Given problem: Copy every line of text in the records below word for word, leaving out the pictures.

Material:

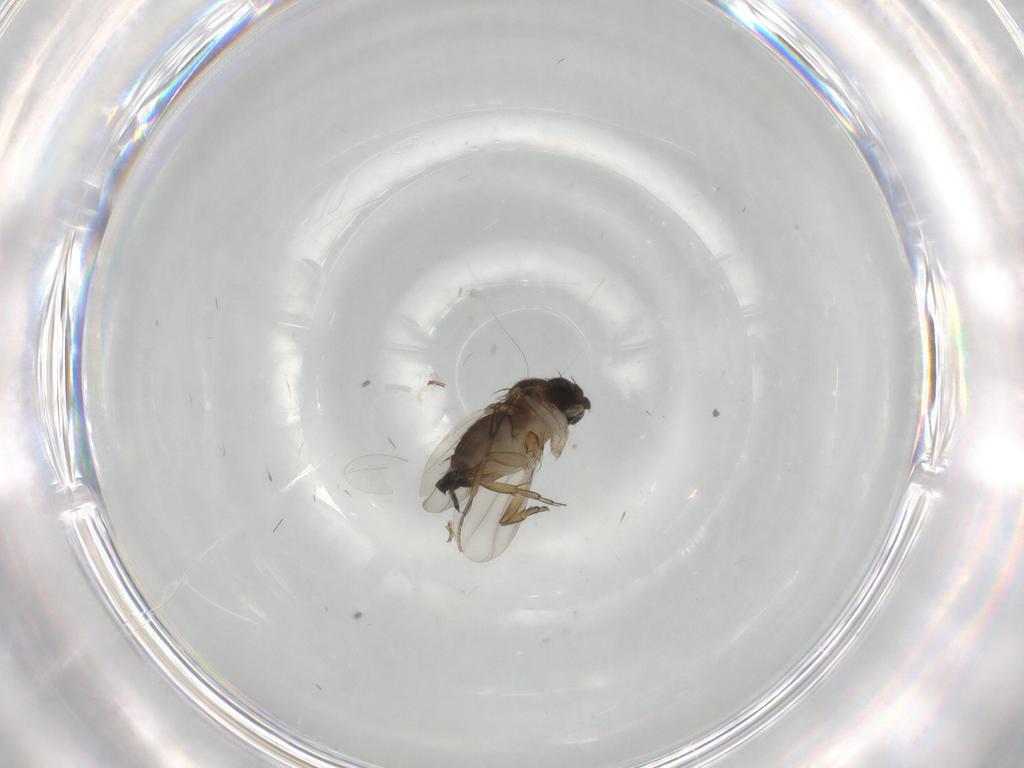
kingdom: Animalia
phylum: Arthropoda
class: Insecta
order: Diptera
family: Phoridae
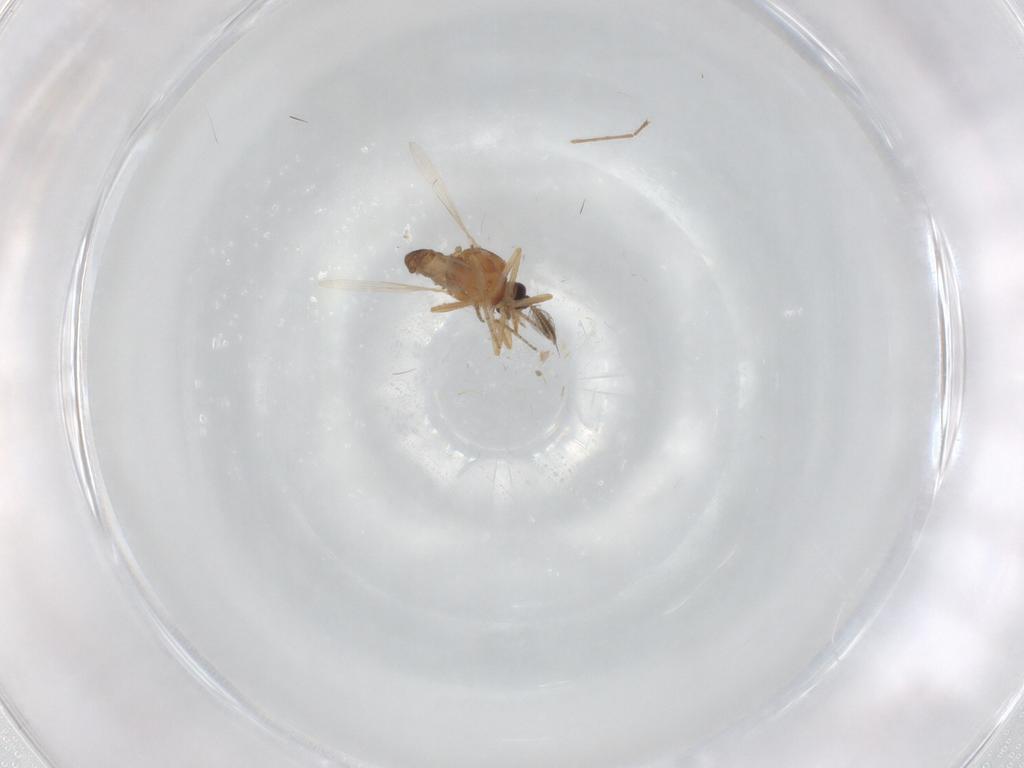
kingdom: Animalia
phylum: Arthropoda
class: Insecta
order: Diptera
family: Ceratopogonidae
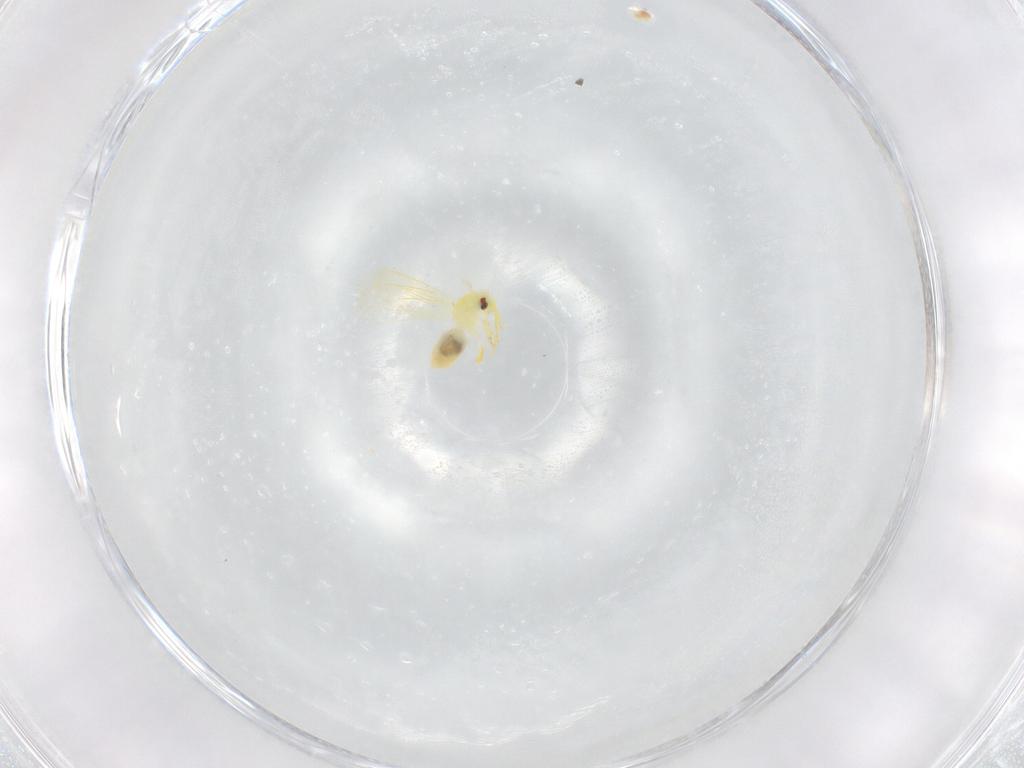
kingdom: Animalia
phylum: Arthropoda
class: Insecta
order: Hemiptera
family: Aleyrodidae
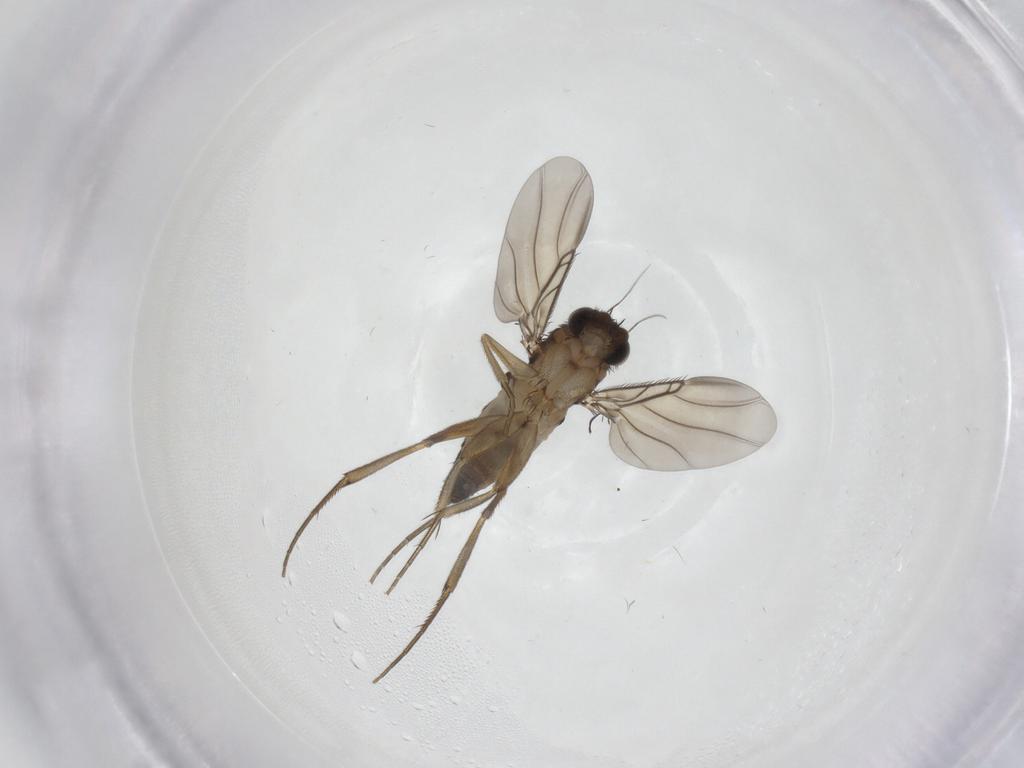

Reply to the task:
kingdom: Animalia
phylum: Arthropoda
class: Insecta
order: Diptera
family: Phoridae
kingdom: Animalia
phylum: Arthropoda
class: Insecta
order: Diptera
family: Ceratopogonidae
kingdom: Animalia
phylum: Arthropoda
class: Insecta
order: Hemiptera
family: Aleyrodidae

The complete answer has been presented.